Kagamino's Blog

Kagamino's Blog

PostgreSQL aggregations: subqueries are not so bad

PostgreSQL

As I recently was sharing my postgres experience with a coworker, I noted something weird in a query plan of my first post.

Query Time
Subquery 500ms
Merged CTEs 100ms
Subquery — original
SELECT
  products.id,
  products.name,
  (SELECT COUNT(id) FROM reviews WHERE product_id = products.id) AS num_reviews,
  (SELECT COUNT(id) FROM orders  WHERE product_id = products.id) AS num_orders
FROM products;

Original subqueries query plan

Merged CTEs
WITH product_reviews AS (
  SELECT product_id, COUNT(id) AS num_reviews
  FROM reviews
  GROUP BY product_id
),
product_orders AS (
  SELECT product_id, COUNT(id) AS num_orders
  FROM orders
  GROUP BY product_id
)
SELECT
  products.id,
  products.name,
  COALESCE(product_reviews.num_reviews, 0) AS num_reviews,
  COALESCE(product_orders.num_orders,   0) AS num_orders
FROM products
LEFT JOIN product_reviews ON products.id = product_reviews.product_id
LEFT JOIN product_orders  ON products.id = product_orders.product_id;

Merged CTEs query plan

In the subqueries plan, each branch had a Bitmap Index Scan followed by a Bitmap Heap Scan. This is a common pattern, that we could say as “good enough”. But when this is the bottleneck of a query (as it is with 360ms), it’s a common idea to go and try to replace these two blocks by an Index Only Scan.

A simple fix

The idea of a Bitmap Index Scan + Bitmap Heap Scan is to use the index to filter (or prefilter) the rows from the index, which is really fast, and then go fetch the actual data from the main Heap memory (the table per se). For instance, instead of scanning 10GB of data, and dumping 90% of it, you use the index to find the 10% interesting rows, and then fetch the Heap blocks where the data lives. Note that you will actually fetch more than 10% of the disk data, because you are forced to load whole memory pages (around ~8KB by default). The Bitmap Heap Scan is really good when the chosen data lives close together, because you can fetch many rows in a single page read.
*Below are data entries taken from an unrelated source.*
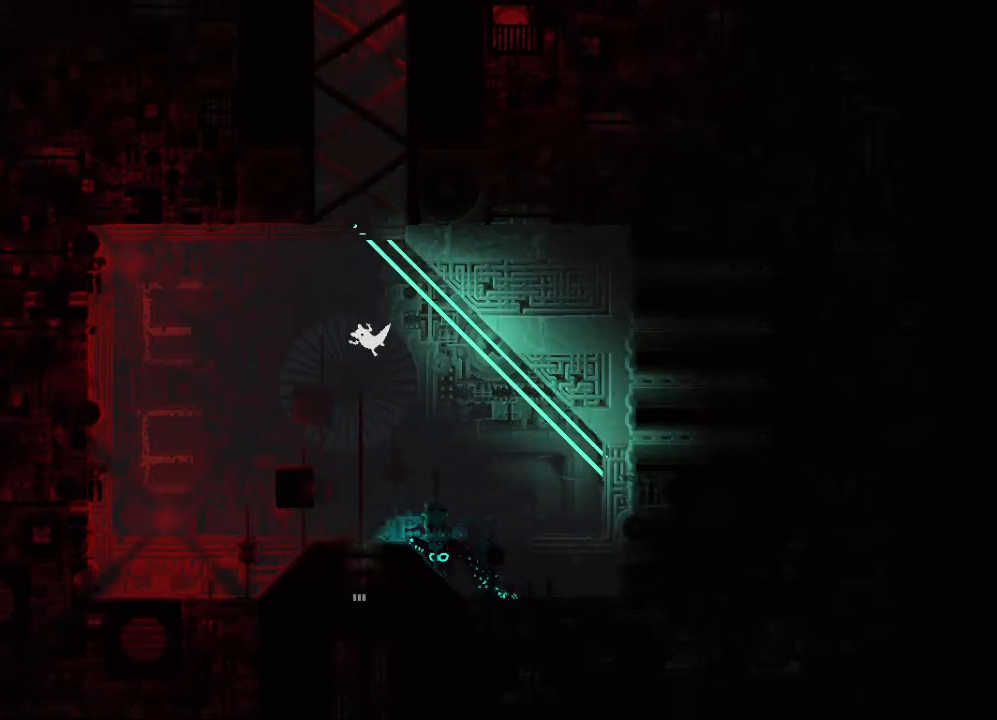
{"keys": ["up"], "mouse_move": "still", "events": [[283, "left", "down"], [383, "left", "up"]]}
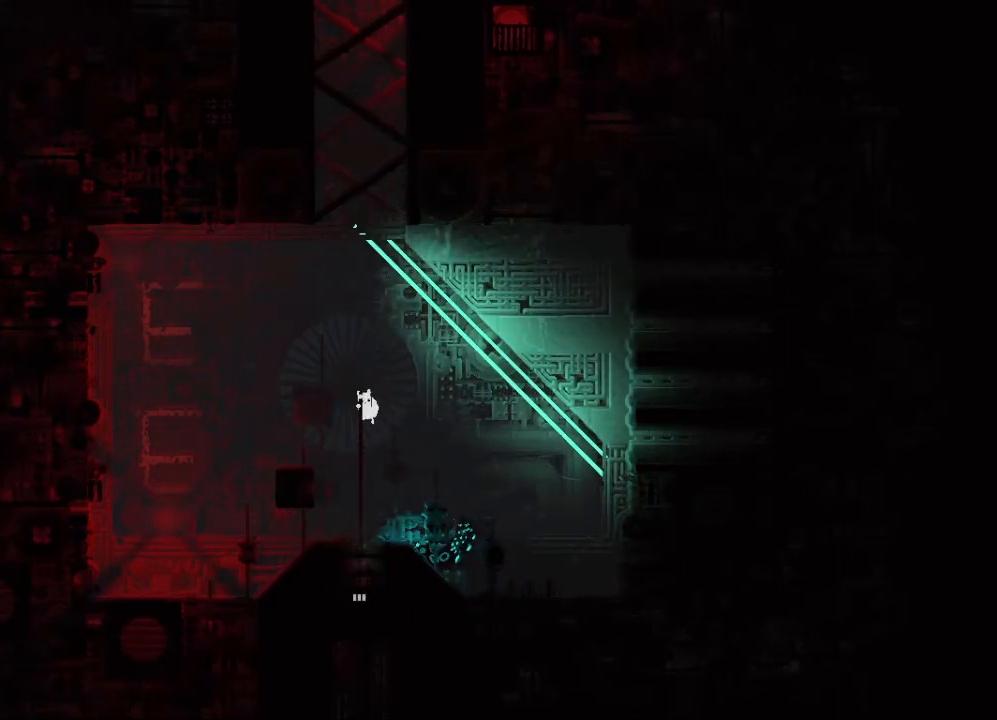
{"keys": ["jump", "up"], "mouse_move": "still", "events": [[467, "jump", "down"]]}
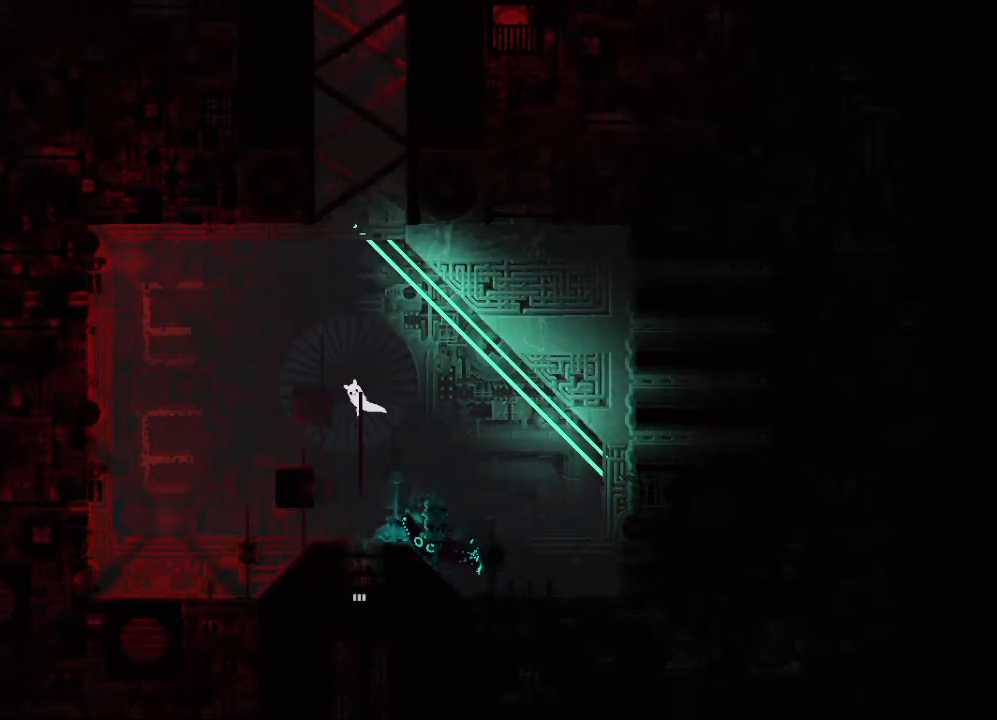
{"keys": ["up"], "mouse_move": "still", "events": [[167, "jump", "up"]]}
However, when using subqueries, the independence between loops of the query leads to a bad correlation of heap pages: you may access several times during the query to the same heap page, but you will pay the cost several times too (in a single Bitmap Heap Scan, it’s smart and groups data access from a single page).

The other weird thing is that the query shouldn’t even need to make a data fetch: the index is good enough to answer the query, we only need to know how many rows were matched for each product.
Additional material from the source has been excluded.